Betty's Bitch and Tawni's Tales

A place to share our thoughts when we feel like it.

Sunday, August 5, 2007

musings for today

we went swimming today. my son infuritated me. he just doesn't want to play with me right now...its daddy he wants. but its me he comes to when he is hurt and i tuck him in at night. i suppose it normal but i would really love to play with him in the pool. it was very hot today so we had to leave early, it was just to hot for my baby girl. she did get to dip her toes in the water, such iddy biddy toes.

a friend lost her baby 6 weeks ago. she of course is in mourning. she has the amazing relationship with god, she trusts that this was his path for her. and she's just ok with it? i don't understand how to believe to such a depth, to follow so closely, to love something you can't see so much. i sometimes might say she's brave, nuts, crazy, wonderful, ...so many things, its just a deep faith that i don't have. i wish a could have just a bit though. i look at my babies and my heart hurts with love for them, i get lost in their eyes. and i do thank god everyday that i am their mommy. but i don't have that unwavering faith as she does. maybe god is trying to show me something, how great love can be for something, that i can love and should love god the most for giving me such a wonderful life. i don't really know. i did buy a bible and i did skim a few places of it...its still written in that old english, so its difficult to follow. i am looking for it to speak to me, to tell me stories and make me thoughtful. i haven't found that yet. this faith i am looking for is so hard for me to speak of. i feel like it's one of the most personal things for me, i rarely even talk to my husband about it. he isn't a believer at all, and that's ok, he loves me for and and i for him. maybe someday he will. but for now i have to work on my own faith.

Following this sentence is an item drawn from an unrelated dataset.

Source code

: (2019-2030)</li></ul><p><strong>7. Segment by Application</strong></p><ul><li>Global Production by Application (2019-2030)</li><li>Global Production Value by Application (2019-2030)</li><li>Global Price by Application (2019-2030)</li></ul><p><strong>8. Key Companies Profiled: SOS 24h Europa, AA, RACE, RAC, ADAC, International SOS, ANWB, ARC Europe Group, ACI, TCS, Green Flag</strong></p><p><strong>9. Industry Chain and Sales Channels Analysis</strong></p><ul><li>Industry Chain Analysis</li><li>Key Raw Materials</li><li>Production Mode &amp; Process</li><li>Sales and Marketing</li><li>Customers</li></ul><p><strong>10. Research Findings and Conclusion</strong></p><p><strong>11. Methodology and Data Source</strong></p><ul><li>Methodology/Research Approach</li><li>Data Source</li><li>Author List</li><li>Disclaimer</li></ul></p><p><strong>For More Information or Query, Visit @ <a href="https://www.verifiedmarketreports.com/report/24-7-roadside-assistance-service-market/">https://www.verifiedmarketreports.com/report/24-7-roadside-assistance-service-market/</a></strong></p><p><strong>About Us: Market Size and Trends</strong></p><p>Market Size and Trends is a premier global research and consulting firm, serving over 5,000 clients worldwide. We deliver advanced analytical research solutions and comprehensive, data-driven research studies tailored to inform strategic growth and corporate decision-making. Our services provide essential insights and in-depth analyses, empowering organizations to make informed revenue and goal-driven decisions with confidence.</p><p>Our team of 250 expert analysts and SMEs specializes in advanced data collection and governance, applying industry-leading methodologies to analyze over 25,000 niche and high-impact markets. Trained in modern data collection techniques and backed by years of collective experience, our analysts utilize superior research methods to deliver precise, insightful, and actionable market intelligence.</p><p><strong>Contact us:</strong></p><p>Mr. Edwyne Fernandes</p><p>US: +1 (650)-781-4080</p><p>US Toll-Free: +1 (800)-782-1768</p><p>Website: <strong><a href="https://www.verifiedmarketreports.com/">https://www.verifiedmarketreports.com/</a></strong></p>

but all my thoughts aren't this pure. i have rotten ones too. like running away. i would go to vegas and get lost in the shuffle of people. like for an hour today i just wanted to scream...LEAVE ME ALONE! i just then daydream of driving in the desert and seeing one of those magnificent sunset. just being in the wide open. oh my heart and eyes ache for something beautiful and wide open. to look across green pastures, to see a mountain rise, or a river rush. things here are not that beautiful, sure there are lots of trees but nothing magnifecent about the place. somedays i just yearn to be away from this and gaze at an open sky, and maybe see god in the clouds. ahh but vegas has so much to see and feast my eyes upon. its alive all the time so much lights and movement. but that too can be exhausting but yet invigorating. it would probably make me just want the simplicity of home again.

someday i hope for my own wide open space with the turning of seasons.